See my answer on PhotoNet.

jkantor@mindspring.com), April 13, 2000.


Well, my link to PhotoNet didn't work, so here's my answer:

Think you have problems? Try painting a portrait sometime.

Three options:

1) Buy a 35mm.

2) Gain an understanding of why our greatgrandparents looked so morose in those old pictures and make more like them.

3) Go with the flow. Your subjects will need to be relaxed, both mentally and physically to handle these exposures without looking stiff. And I think you are going to have to redefine your idea of rapport. Your subjects are going to have to feel completely at ease posing for you - not just amused by your presence. Look at traditional (painted) portraiture forinspiration - as the attached picture by my favorite artist, John Singer Sargent.

http://photo.net//bboard/big-image.tcl?bboard_upload_id=29984

-- John Kantor (jkantor@mindspring.com), April 13, 2000.


1) Take a look at Packard shutters.

http://www.hubphoto.com/ packardshutters.htm

I have never used one myself but the website explains a lot.

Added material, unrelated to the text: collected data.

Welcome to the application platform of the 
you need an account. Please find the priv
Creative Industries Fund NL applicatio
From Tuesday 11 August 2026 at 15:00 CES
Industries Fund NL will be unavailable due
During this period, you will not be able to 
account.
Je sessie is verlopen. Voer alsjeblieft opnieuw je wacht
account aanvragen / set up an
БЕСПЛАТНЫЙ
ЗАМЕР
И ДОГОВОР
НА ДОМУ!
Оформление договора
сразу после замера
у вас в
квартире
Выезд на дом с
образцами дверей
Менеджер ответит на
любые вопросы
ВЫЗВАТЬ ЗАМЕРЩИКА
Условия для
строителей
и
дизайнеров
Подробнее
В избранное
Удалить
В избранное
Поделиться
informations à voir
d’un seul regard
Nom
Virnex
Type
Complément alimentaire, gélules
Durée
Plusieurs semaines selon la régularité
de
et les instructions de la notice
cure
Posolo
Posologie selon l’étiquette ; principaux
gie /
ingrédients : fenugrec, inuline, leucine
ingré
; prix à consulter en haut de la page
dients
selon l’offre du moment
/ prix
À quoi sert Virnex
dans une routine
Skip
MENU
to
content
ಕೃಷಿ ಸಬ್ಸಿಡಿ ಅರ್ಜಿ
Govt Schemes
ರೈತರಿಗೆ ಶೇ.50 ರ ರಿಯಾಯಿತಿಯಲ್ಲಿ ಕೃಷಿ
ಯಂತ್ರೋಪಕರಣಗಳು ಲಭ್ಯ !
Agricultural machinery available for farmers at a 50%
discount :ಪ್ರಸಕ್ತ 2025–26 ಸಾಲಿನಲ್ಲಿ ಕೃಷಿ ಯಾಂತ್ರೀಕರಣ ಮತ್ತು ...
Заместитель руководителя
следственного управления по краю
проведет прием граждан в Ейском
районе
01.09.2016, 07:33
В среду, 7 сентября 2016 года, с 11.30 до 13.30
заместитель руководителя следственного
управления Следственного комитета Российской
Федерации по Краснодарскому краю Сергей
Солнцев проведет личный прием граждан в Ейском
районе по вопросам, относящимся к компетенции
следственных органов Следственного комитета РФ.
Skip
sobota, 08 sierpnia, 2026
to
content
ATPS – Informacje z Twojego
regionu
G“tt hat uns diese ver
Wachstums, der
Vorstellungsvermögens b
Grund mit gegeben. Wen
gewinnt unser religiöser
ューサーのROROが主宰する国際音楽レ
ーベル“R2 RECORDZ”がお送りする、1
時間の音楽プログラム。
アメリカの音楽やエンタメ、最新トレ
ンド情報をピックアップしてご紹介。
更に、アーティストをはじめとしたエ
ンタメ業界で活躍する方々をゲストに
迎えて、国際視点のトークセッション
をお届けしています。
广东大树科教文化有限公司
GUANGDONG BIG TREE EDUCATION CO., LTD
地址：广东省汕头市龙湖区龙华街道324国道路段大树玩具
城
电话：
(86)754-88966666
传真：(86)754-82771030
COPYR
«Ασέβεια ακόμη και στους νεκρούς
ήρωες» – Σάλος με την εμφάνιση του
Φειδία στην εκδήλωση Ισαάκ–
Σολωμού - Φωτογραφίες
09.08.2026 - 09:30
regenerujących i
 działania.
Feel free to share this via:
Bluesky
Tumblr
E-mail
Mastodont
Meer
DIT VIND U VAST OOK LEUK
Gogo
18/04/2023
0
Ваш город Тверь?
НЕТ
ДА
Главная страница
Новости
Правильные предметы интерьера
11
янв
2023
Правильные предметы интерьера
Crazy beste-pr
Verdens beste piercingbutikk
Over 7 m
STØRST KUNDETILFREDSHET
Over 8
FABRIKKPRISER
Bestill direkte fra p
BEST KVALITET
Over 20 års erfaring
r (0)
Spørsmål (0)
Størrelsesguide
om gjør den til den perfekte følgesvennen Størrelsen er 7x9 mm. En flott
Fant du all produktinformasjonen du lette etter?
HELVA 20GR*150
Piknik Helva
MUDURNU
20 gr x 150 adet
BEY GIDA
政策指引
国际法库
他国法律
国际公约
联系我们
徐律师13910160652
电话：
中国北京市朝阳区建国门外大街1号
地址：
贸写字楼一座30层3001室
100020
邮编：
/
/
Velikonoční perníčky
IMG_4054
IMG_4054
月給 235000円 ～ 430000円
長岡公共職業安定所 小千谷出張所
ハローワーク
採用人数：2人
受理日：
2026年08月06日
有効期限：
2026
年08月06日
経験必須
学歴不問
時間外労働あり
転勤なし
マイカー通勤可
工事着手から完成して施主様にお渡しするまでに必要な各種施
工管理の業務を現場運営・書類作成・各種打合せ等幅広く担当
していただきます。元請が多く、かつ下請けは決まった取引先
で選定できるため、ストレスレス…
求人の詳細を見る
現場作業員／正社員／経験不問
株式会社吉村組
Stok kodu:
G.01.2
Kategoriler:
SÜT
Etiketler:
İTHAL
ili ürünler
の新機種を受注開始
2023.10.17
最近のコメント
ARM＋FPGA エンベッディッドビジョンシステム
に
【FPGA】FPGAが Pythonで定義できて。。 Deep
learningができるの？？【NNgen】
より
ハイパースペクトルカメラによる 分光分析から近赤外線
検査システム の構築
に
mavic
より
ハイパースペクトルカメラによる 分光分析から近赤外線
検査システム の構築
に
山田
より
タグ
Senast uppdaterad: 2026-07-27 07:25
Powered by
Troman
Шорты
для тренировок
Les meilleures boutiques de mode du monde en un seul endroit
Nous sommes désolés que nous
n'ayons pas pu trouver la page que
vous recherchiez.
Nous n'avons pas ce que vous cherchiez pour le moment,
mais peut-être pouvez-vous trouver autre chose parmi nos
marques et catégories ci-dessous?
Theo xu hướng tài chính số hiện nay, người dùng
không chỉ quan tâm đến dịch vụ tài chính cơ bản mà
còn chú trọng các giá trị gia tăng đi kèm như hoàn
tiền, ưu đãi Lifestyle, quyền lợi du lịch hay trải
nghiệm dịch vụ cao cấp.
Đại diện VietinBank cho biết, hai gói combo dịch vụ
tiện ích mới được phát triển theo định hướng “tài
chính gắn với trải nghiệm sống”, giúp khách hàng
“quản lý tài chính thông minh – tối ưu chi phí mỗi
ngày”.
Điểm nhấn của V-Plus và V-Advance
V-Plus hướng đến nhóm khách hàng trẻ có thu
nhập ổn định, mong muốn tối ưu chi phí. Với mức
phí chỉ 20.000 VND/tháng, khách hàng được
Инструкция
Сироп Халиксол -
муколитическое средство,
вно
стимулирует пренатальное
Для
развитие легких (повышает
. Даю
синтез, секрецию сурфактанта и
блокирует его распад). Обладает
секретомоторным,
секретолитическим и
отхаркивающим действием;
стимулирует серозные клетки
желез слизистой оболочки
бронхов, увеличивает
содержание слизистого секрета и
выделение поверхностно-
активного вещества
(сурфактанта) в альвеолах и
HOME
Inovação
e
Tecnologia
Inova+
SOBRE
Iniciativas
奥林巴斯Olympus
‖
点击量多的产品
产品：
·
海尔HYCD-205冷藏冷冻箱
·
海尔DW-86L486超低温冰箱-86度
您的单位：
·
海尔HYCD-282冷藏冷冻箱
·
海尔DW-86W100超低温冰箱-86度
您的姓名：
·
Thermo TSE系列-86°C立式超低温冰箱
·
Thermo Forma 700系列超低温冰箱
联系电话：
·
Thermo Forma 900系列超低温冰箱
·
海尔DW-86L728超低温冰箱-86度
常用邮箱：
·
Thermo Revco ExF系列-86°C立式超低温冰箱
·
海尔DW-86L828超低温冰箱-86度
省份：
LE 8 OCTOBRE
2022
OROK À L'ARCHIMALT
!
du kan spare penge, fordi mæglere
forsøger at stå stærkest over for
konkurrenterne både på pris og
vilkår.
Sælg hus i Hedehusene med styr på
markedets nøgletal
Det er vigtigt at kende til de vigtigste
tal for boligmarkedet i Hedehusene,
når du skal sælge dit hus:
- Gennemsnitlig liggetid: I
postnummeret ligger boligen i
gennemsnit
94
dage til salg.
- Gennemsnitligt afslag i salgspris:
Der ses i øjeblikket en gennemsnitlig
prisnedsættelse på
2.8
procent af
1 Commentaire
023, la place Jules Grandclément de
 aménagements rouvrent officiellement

Apparently they fit in front of or behind of the lens.

2)I have taken a few "portrait" type pictures with 4x5 camera and availible light with shutter on "b" so I know it's not convenient but it can be done. You are limited in the types of poses you can ask your subject to assume, but when I look at the work of some 19th century portraitists, I don't see this as a liability...

August Sander worked for most of or all of his life with barrel lenses, no polaroid and film with an ei of 12 or so and his pictures are fantastic.

-- alan (adale6@excite.com), April 14, 2000.


I'll be getting a Packard in about two weeks, but even then I'll have to manufacture a device to mount it in front of the front standard: it's a tele lens, and the rear diameter is 3 1/4", far too big for the smaller Packards I could fit inside. The smallest Packard that fits the lens is a 6" model. In the meantime, I'm going to experiment with shorter times and open flash. The most significant change I'll make is to stop working with Polaroids--that way I can concentrate less on getting the exposure perfect and concentrate on the subject. I'll fix any exposure errors when I print.